| ACTION ITEM |
Find each line below that contains the string "mybucket" and copy those lines out.

(Saved data entries)
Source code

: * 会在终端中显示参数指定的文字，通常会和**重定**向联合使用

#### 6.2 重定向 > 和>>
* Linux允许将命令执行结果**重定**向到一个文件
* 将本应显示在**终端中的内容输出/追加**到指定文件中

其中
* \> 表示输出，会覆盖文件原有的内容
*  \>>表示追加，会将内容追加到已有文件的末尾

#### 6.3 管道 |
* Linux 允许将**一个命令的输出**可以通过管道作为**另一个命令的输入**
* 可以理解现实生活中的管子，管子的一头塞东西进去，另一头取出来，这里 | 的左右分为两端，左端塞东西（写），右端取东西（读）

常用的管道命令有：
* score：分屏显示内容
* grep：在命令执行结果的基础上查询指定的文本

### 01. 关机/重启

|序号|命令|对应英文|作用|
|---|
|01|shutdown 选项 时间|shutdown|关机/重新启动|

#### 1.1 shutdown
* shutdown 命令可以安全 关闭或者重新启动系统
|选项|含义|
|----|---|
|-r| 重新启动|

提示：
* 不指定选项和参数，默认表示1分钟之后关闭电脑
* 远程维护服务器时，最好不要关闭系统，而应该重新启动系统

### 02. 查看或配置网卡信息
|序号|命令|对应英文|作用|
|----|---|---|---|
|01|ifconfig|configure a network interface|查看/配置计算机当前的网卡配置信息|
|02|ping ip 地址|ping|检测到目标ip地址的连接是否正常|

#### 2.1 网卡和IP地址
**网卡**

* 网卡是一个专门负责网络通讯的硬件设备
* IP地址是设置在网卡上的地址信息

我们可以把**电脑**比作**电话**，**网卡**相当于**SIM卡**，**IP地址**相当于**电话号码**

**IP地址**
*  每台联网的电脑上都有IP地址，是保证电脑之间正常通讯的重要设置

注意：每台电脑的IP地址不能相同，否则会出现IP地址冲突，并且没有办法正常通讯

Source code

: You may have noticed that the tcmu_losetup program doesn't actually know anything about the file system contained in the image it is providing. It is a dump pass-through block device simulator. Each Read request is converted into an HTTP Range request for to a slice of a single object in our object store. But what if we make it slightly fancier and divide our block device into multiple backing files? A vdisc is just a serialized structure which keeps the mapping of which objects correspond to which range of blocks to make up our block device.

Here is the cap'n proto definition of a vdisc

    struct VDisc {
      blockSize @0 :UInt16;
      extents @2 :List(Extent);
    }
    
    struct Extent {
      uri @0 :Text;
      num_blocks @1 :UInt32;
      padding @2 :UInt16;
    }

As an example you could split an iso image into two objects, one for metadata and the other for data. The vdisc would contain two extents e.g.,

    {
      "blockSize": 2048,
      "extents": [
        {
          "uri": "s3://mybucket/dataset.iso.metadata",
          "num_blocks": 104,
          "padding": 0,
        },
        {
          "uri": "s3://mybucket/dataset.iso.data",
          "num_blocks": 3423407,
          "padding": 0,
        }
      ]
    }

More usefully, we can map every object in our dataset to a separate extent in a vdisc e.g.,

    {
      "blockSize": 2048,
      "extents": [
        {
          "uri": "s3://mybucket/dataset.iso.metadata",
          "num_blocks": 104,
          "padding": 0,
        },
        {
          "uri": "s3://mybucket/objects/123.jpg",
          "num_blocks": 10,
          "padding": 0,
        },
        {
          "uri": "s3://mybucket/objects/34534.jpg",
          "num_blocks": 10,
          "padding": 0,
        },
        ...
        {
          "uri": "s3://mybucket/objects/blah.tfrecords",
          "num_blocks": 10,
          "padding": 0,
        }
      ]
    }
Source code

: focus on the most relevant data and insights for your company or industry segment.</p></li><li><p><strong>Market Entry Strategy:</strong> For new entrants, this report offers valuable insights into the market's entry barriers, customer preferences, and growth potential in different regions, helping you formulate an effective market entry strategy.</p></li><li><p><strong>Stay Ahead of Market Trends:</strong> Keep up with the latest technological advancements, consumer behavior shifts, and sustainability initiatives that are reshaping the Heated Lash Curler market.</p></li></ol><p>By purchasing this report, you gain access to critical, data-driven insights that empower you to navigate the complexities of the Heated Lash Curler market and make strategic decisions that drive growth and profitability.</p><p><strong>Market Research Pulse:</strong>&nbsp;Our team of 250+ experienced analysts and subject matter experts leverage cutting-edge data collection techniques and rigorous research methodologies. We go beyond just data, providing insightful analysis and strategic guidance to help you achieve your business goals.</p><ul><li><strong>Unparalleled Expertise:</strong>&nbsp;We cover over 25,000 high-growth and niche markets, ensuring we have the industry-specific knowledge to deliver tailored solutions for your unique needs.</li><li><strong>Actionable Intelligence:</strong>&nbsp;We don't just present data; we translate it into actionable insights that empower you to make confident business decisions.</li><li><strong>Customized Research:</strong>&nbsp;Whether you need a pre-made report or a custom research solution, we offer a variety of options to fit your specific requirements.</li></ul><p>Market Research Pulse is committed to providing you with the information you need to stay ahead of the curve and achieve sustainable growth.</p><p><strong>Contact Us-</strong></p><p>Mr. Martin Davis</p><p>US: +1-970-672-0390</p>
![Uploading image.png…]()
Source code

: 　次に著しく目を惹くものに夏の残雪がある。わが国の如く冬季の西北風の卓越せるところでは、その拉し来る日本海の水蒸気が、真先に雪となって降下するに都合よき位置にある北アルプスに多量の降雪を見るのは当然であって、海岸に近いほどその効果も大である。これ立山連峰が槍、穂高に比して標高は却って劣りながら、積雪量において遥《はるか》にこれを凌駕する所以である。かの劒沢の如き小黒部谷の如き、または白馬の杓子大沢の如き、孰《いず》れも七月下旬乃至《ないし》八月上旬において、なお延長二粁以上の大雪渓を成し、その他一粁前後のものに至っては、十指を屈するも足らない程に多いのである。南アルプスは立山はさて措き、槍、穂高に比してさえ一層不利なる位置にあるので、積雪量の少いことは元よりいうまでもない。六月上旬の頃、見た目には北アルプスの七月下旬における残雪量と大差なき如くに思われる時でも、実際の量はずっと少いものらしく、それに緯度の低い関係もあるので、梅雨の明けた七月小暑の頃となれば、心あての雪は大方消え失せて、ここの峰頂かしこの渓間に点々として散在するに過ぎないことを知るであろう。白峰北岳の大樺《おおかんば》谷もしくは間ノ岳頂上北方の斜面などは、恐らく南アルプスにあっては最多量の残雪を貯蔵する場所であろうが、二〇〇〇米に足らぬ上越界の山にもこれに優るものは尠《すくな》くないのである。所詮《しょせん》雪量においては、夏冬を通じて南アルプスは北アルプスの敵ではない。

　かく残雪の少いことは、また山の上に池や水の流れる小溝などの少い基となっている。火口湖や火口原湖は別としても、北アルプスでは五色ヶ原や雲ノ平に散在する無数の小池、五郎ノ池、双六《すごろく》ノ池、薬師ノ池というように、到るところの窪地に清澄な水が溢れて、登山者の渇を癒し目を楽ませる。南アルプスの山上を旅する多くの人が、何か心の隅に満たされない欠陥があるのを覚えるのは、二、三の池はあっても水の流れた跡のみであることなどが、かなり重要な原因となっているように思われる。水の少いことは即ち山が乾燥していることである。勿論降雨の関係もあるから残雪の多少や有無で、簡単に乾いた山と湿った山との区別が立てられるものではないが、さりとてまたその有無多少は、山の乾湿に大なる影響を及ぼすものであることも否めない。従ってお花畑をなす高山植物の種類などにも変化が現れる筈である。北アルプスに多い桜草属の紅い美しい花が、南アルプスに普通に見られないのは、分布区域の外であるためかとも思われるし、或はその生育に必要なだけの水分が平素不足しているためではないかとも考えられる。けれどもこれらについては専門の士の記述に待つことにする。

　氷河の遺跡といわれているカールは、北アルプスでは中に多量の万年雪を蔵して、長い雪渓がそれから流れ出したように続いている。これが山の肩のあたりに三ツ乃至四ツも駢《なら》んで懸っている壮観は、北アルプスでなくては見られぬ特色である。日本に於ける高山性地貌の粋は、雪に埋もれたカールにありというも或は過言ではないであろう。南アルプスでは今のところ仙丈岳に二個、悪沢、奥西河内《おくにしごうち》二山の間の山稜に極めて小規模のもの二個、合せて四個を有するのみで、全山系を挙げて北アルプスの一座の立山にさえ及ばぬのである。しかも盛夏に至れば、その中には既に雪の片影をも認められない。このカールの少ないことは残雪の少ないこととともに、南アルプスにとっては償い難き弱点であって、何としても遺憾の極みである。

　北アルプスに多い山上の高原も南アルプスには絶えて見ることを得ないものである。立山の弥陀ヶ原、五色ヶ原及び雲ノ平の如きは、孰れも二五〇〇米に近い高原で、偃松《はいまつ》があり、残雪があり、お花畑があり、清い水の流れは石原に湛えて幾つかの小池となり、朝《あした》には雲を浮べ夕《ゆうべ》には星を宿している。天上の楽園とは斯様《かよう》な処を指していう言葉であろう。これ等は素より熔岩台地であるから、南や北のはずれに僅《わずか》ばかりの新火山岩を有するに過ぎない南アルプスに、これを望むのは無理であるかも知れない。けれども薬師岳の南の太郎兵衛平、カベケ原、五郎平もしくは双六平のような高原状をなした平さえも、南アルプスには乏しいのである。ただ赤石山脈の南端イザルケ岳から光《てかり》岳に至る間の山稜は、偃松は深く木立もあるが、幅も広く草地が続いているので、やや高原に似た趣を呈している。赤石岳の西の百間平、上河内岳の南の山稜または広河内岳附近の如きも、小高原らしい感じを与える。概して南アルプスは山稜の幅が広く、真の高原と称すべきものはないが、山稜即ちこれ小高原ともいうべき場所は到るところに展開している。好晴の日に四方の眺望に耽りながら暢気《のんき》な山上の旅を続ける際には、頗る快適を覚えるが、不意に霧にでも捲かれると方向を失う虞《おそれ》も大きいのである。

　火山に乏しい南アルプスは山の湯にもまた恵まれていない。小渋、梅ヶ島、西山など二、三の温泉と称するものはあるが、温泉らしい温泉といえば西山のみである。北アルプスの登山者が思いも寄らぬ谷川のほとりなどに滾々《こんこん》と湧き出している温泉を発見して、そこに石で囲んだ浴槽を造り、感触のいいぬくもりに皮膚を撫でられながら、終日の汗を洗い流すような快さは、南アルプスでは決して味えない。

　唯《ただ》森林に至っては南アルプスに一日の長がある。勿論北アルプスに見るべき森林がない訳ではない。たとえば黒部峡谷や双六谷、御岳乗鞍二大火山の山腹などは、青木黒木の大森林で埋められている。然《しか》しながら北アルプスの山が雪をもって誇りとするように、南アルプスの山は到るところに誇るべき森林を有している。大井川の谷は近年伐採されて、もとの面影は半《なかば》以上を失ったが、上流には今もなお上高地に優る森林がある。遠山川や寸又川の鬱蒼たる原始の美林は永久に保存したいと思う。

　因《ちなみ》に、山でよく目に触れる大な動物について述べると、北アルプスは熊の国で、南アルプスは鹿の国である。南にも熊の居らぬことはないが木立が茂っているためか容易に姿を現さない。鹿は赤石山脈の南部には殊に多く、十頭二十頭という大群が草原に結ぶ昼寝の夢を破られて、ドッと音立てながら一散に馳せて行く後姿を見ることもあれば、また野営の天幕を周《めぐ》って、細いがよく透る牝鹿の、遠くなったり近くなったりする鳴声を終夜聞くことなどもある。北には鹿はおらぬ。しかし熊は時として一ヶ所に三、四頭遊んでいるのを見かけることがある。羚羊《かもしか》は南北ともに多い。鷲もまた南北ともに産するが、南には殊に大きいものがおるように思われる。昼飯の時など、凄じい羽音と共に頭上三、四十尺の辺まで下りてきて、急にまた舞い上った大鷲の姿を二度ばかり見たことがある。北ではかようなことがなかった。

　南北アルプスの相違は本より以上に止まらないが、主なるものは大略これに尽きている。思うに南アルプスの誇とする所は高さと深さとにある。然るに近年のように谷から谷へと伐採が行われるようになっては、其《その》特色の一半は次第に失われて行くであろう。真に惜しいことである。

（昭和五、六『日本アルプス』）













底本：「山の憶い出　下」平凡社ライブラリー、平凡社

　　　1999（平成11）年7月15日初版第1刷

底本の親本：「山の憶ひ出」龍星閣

| RESULT FOR THIS TASK |
          "uri": "s3://mybucket/dataset.iso.metadata",
          "uri": "s3://mybucket/dataset.iso.data",
          "uri": "s3://mybucket/dataset.iso.metadata",
          "uri": "s3://mybucket/objects/123.jpg",
          "uri": "s3://mybucket/objects/34534.jpg",
          "uri": "s3://mybucket/objects/blah.tfrecords",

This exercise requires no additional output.